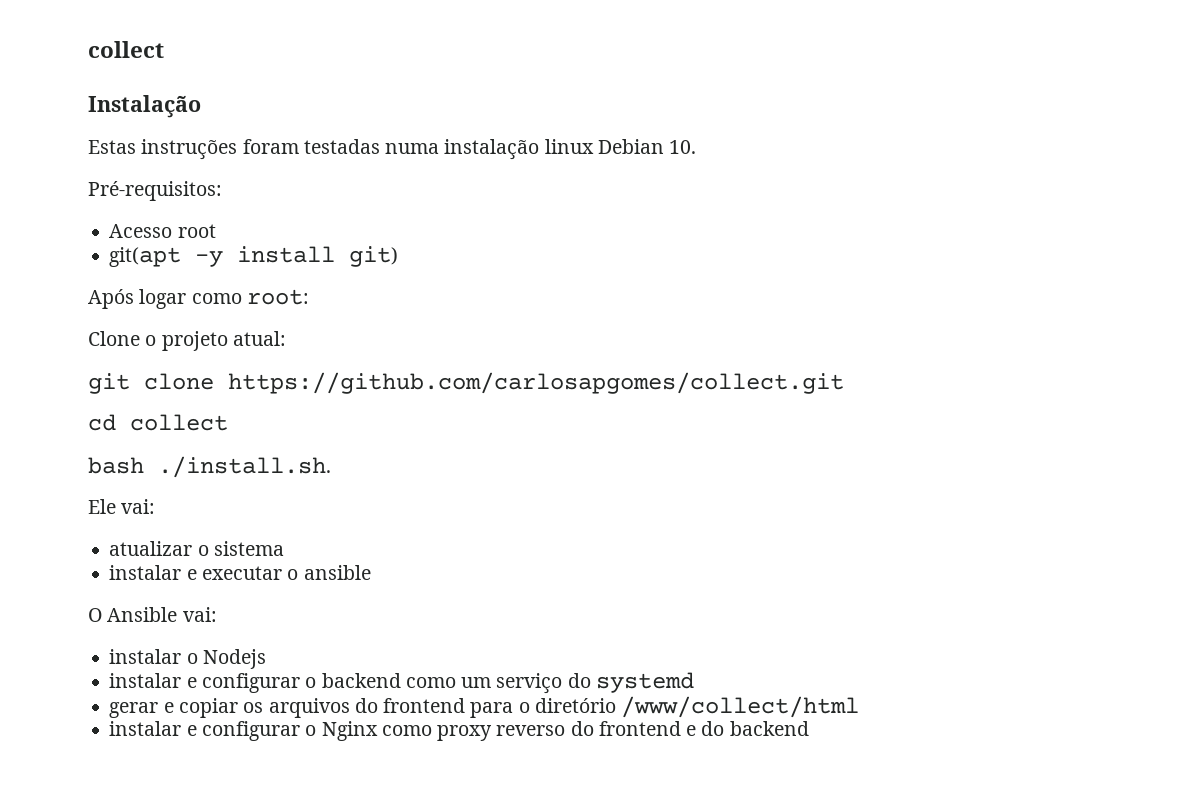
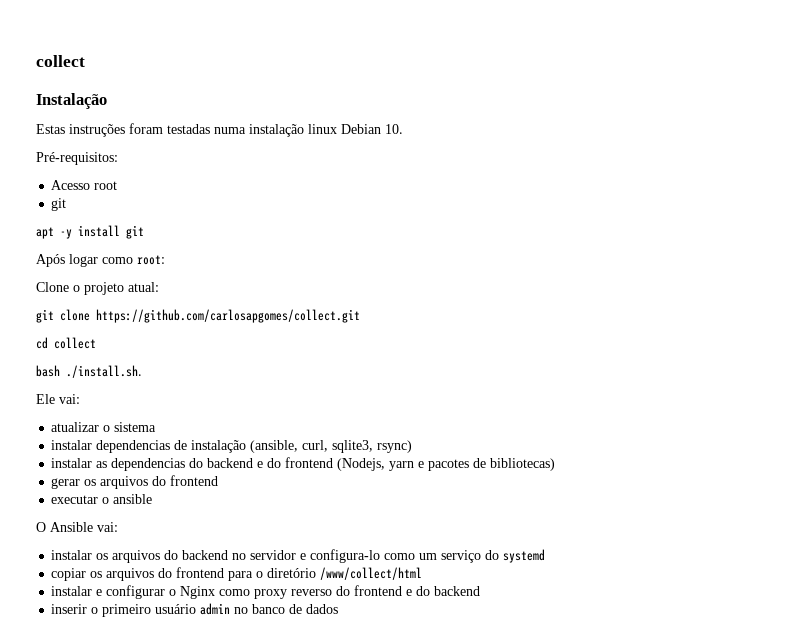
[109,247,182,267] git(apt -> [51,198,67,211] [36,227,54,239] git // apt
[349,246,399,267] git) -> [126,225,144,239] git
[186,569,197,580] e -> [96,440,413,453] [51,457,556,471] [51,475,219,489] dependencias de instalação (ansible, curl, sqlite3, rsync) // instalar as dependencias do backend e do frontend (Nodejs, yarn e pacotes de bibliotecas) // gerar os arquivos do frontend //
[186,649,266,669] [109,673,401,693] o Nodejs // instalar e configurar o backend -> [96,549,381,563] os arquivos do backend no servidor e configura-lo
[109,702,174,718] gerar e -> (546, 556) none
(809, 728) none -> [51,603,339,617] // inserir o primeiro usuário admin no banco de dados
----------------
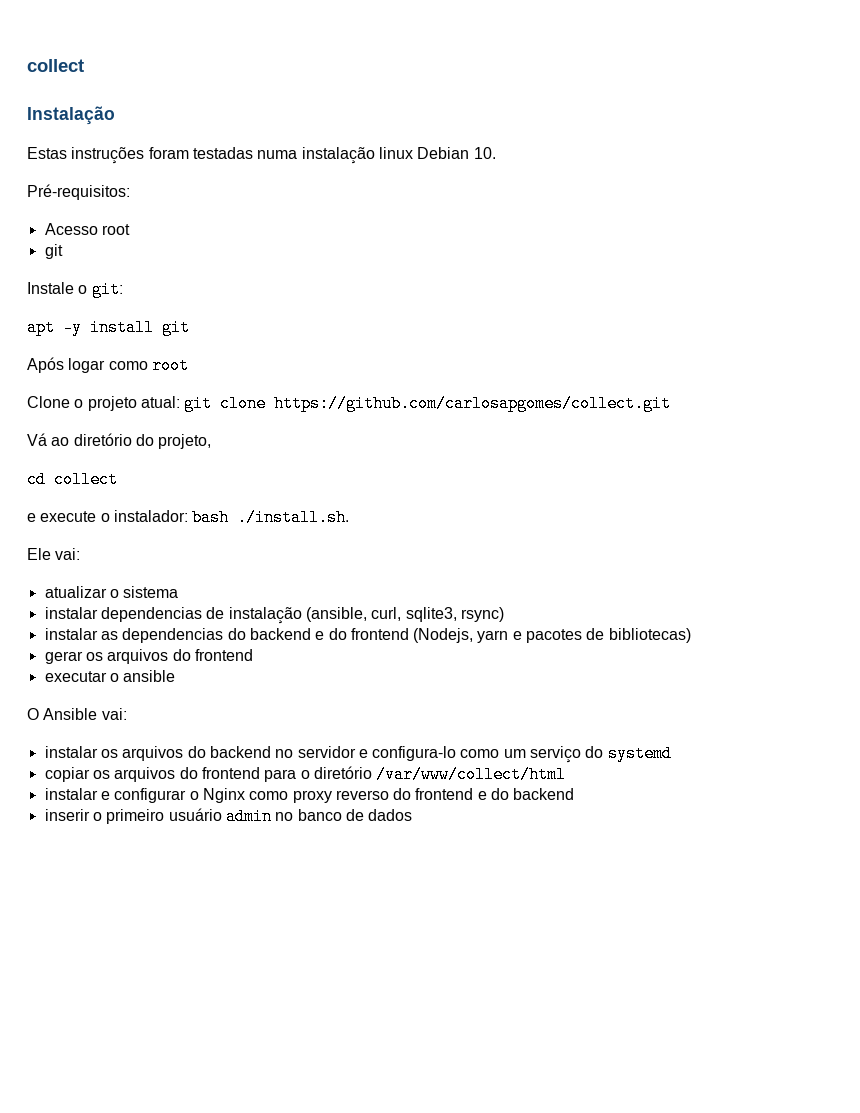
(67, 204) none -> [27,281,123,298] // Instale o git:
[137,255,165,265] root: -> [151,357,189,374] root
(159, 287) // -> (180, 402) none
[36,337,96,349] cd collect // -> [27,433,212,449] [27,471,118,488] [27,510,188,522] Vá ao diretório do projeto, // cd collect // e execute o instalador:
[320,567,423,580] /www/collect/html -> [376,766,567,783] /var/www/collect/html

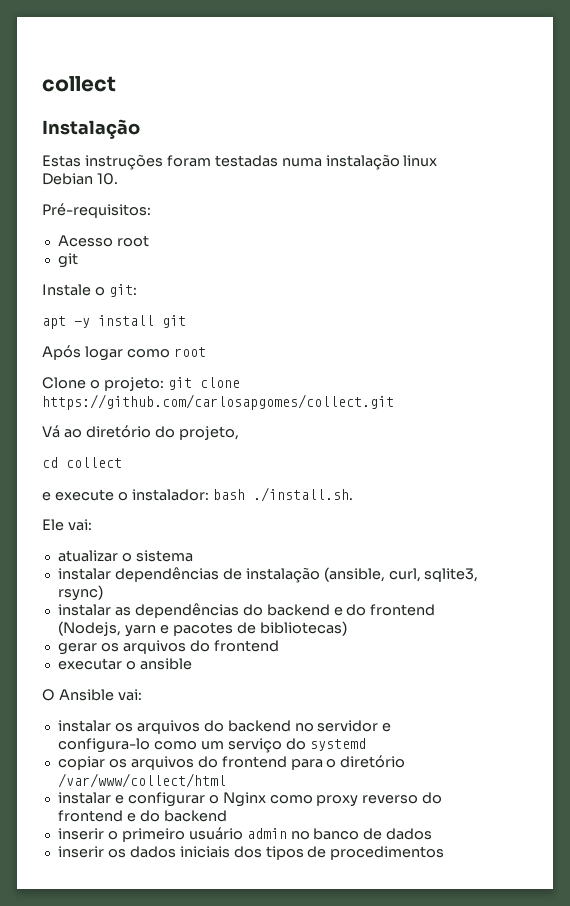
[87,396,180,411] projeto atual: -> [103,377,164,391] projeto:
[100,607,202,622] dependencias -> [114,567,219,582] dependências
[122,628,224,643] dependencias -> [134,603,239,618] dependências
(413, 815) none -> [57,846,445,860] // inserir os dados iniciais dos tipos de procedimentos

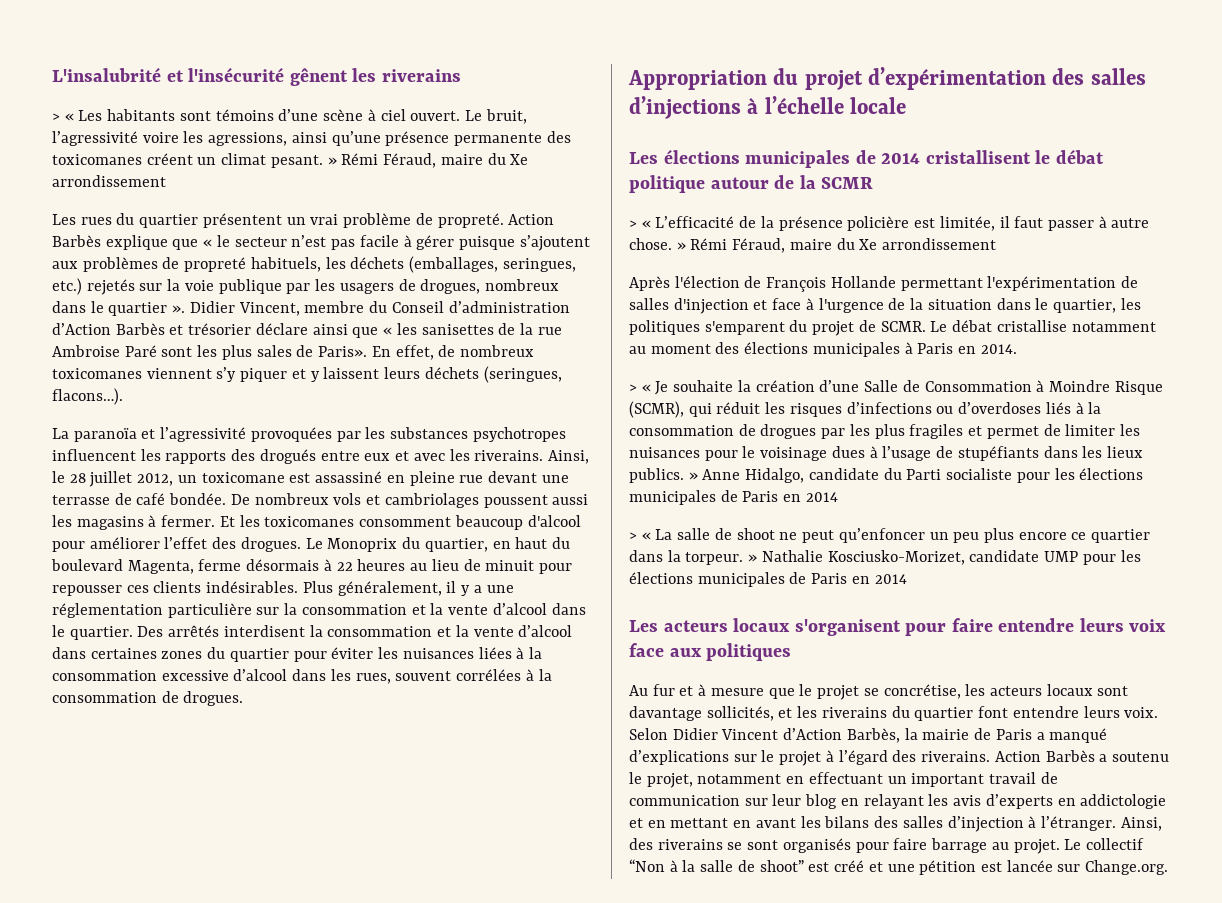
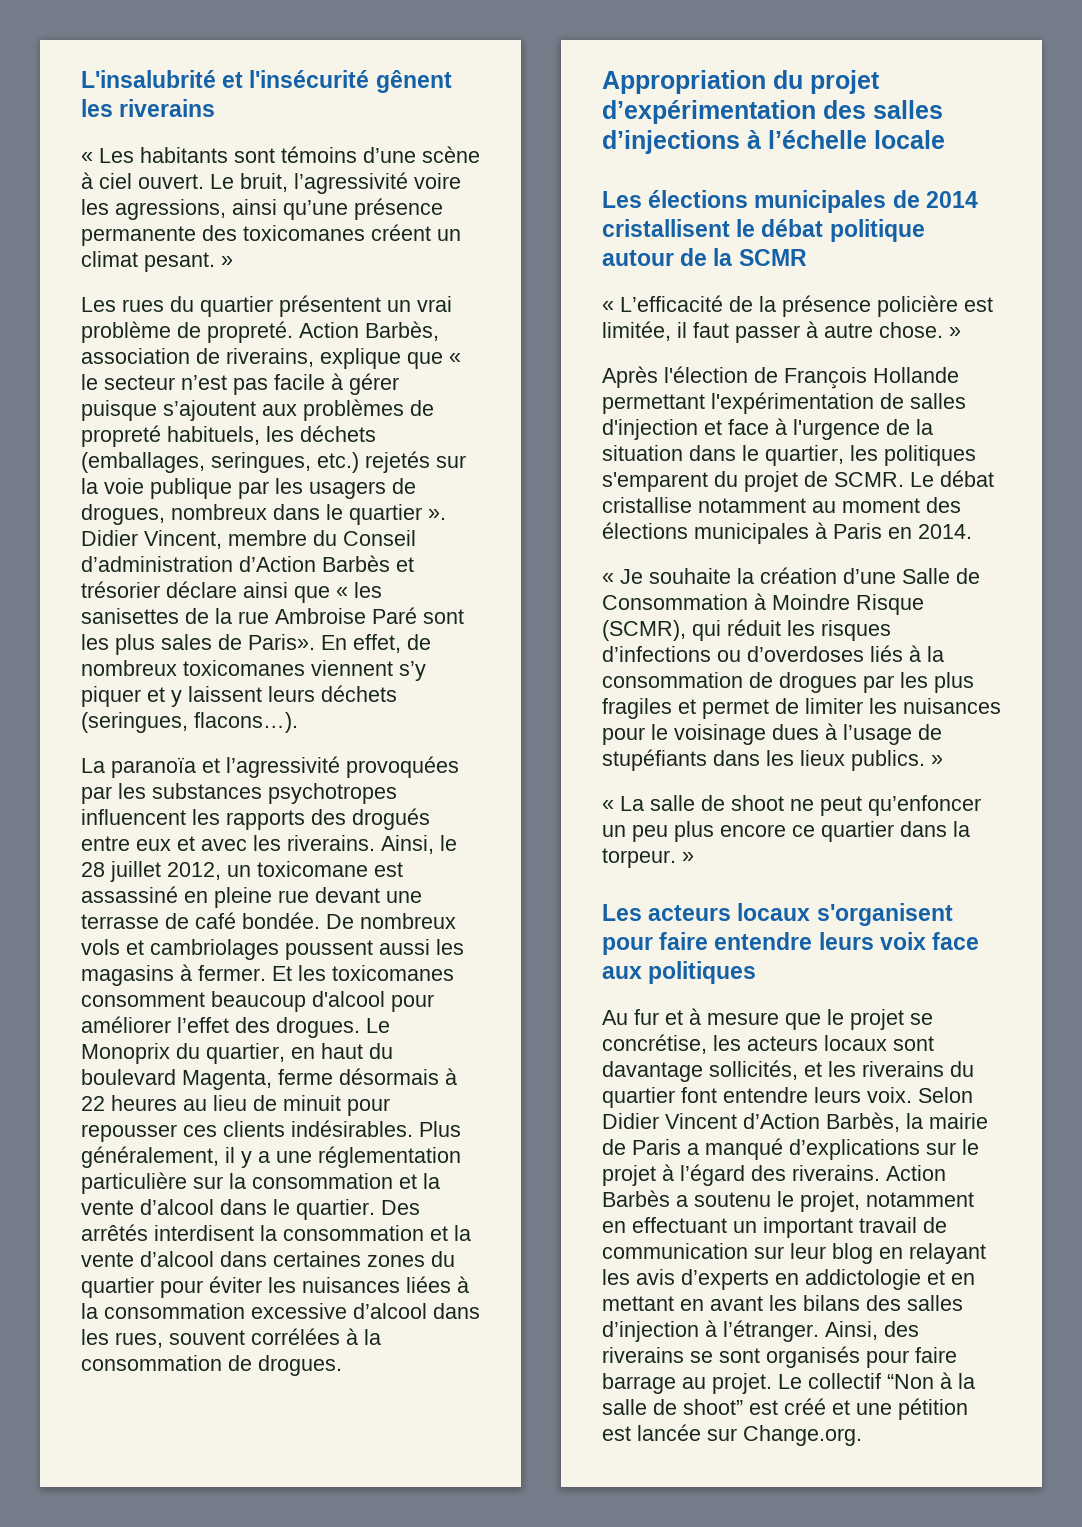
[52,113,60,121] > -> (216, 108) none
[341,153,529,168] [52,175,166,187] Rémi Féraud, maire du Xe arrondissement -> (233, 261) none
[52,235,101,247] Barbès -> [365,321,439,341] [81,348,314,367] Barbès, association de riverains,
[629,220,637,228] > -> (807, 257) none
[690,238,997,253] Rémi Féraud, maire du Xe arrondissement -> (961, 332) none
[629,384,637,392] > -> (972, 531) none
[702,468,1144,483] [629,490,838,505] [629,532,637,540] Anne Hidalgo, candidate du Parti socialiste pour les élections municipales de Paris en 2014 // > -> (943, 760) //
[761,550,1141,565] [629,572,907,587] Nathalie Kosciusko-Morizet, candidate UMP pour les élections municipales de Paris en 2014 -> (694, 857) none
----------------
The lines to copy are those in the listing that contain the word "maire".

[341,153,529,168] [52,175,166,187] Rémi Féraud, maire du Xe arrondissement -> (233, 261) none
[690,238,997,253] Rémi Féraud, maire du Xe arrondissement -> (961, 332) none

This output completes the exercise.